ASSIGNMENT> Go through the entries and tally the lines containing the word "depth". Only the total is wanted.

*** Block opens ***

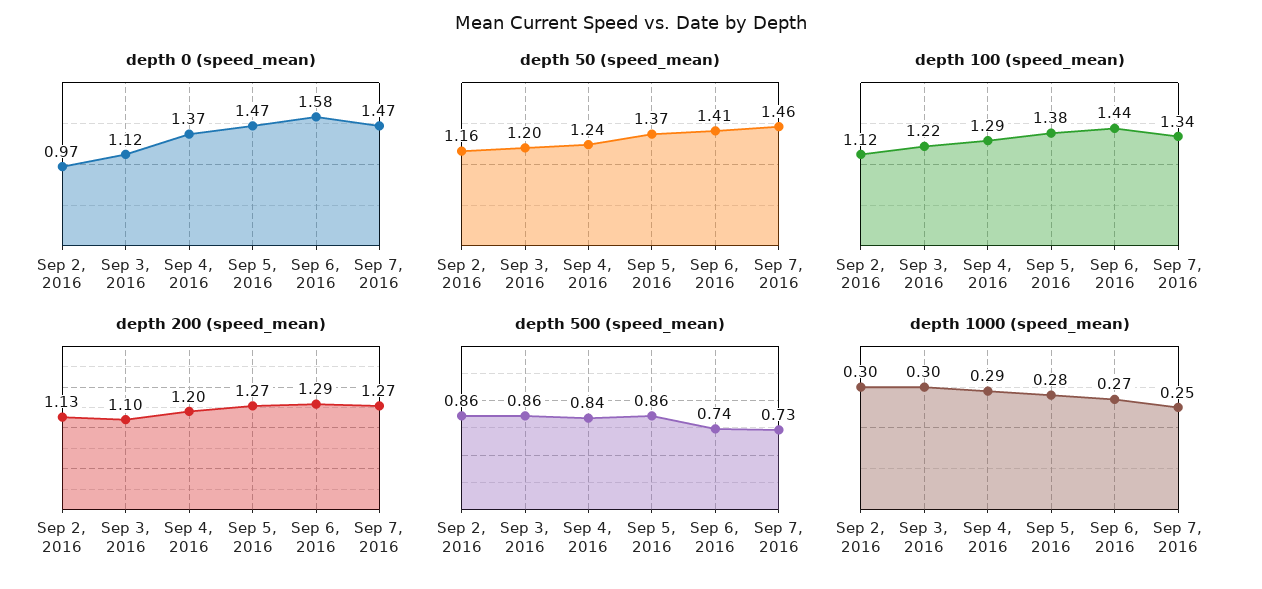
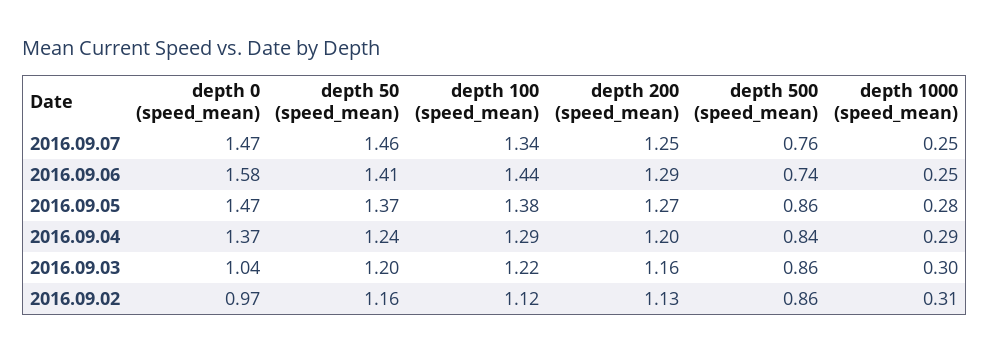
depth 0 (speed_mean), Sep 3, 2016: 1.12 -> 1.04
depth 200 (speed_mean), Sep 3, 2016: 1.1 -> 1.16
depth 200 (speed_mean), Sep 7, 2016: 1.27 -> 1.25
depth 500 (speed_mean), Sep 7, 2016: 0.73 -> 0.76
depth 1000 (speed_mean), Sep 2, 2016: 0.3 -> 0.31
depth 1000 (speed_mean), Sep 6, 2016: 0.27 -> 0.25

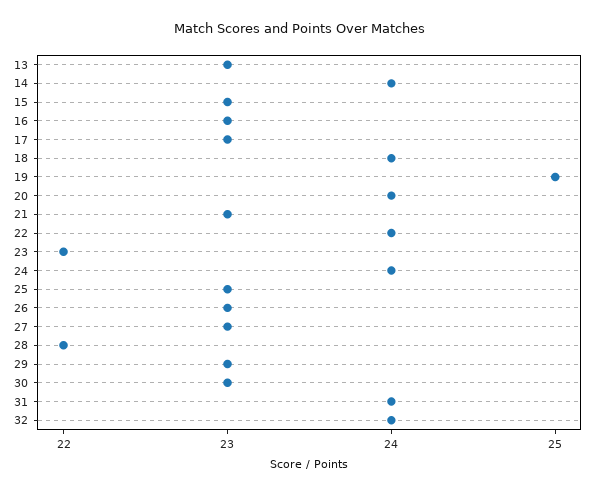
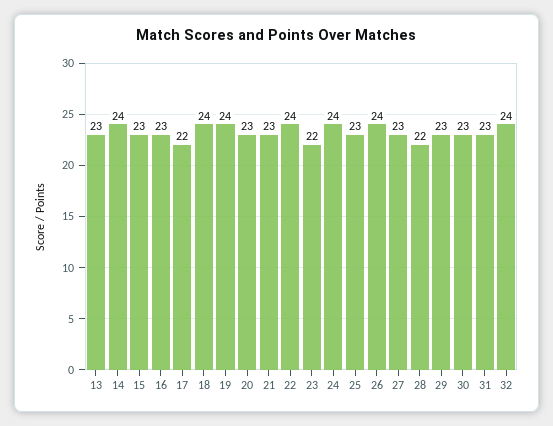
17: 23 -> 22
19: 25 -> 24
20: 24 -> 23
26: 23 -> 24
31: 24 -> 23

*** Block closes ***

EXPECTED ANSWER> 6